This is my first post and I am reaching out to the Percona community to provide me some guidance with a problem I am having.
We are our Master / Slave replication. Two of our Drupal tables have fallen out of synch. The tables are “users” and “users_roles”. Replication halts when an update event is made on a record within the users table that while exists on Master, it is not on Slave. By our count on Slave, the “users” table is missing 300 records while users_roles is missing 10. All other tables within the database appear to be in sync. There are no sync issues with other databases on this Master that are being replicated to this Slave. Below is the error from a custom monitoring script I created to detect this:
Slave_IO_Running: Yes Slave_SQL_Running: No Last_Error: Could not execute Update_rows event on table adid_prod_d7.users; Can't find record in 'users', Error_code: 1032; handler error HA_ERR_KEY_NOT_FOUND; the event's master log mysql-bin.017097, end_log_pos 165292698 Seconds_Behind_Master: NULL Last_IO_Error: Last_SQL_Error: Could not execute Update_rows event on table adid_prod_d7.users; Can't find record in 'users', Error_code: 1032; handler error HA_ERR_KEY_NOT_FOUND; the event's master log mysql-bin.017097, end_log_pos 165292698
To remediate this problem, I manually stop the slave process (STOP SLAVE), set the global skip counter to 1 and then start the slave. This works until the next time this happens.
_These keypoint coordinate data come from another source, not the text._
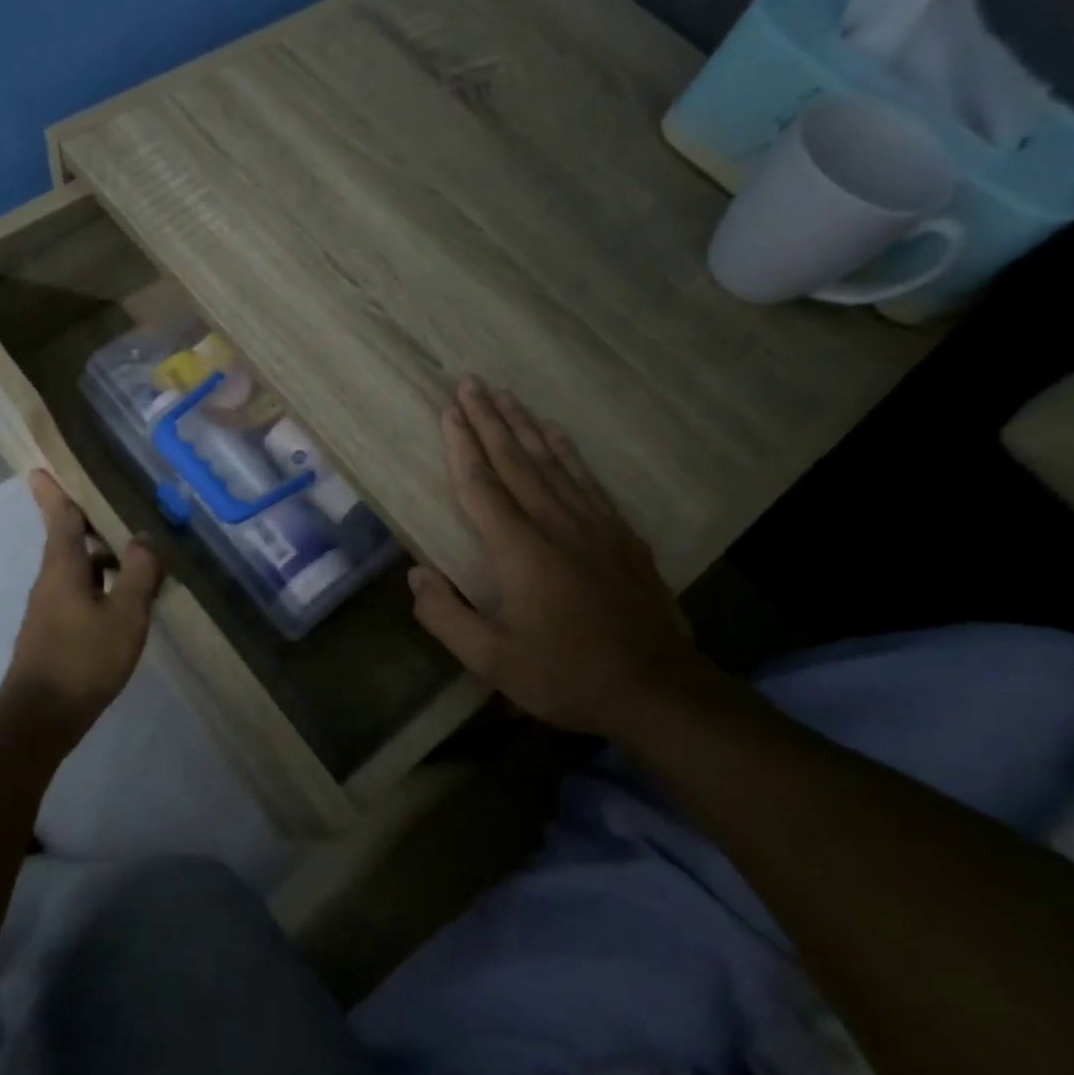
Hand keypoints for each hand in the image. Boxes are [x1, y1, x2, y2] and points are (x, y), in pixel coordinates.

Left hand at [0, 470, 163, 736]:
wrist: (41, 717)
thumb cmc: (83, 659)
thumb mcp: (124, 614)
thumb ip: (138, 573)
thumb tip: (144, 537)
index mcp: (63, 566)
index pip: (59, 516)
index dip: (53, 491)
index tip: (41, 467)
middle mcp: (51, 579)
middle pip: (69, 539)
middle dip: (92, 522)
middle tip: (123, 508)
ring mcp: (50, 607)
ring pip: (78, 568)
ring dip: (103, 557)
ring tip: (139, 556)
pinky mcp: (55, 630)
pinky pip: (80, 592)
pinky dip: (102, 584)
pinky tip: (127, 600)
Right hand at [408, 379, 706, 737]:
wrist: (657, 691)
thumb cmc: (565, 675)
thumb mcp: (491, 661)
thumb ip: (445, 617)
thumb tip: (415, 575)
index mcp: (520, 552)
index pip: (482, 487)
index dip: (462, 447)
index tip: (448, 411)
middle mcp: (556, 526)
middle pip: (516, 462)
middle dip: (489, 420)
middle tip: (470, 383)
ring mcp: (595, 527)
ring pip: (553, 463)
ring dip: (525, 426)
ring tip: (506, 395)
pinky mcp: (621, 536)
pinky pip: (588, 481)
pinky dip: (568, 452)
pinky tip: (557, 434)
This issue first happened back in October and to remediate the problem I followed the directions from this Percona article: https://www.percona.com/blog/2008/06/29/resyncing-table-on-mysql-slave/. This worked as the “users” and “users_roles” tables had an equal number of rows but this week the same problem occurred several times and much to our surprise the same two tables (“users” and “users_roles”) were out of sync again. When I followed the directions to this article, I made sure I took the websites offline so that nothing was being written or read from the Master.
I have downloaded the Percona toolkit and have started to look at the documentation. I will admit that I do not know what to look for when running the pt-mysql-summary command or how this toolkit will affect my production environment. Will I have to notify my customers that my sites will be offlinett to run this toolkit? Besides backing up the databases prior to invoking pt-table-sync, what do I need to do beforehand and what are the best options to use.
Thus far I am thinking the command will be:
pt-table-sync --dry-run --sync-to-master --replicate -h slavedb
I am looking for some guidance here.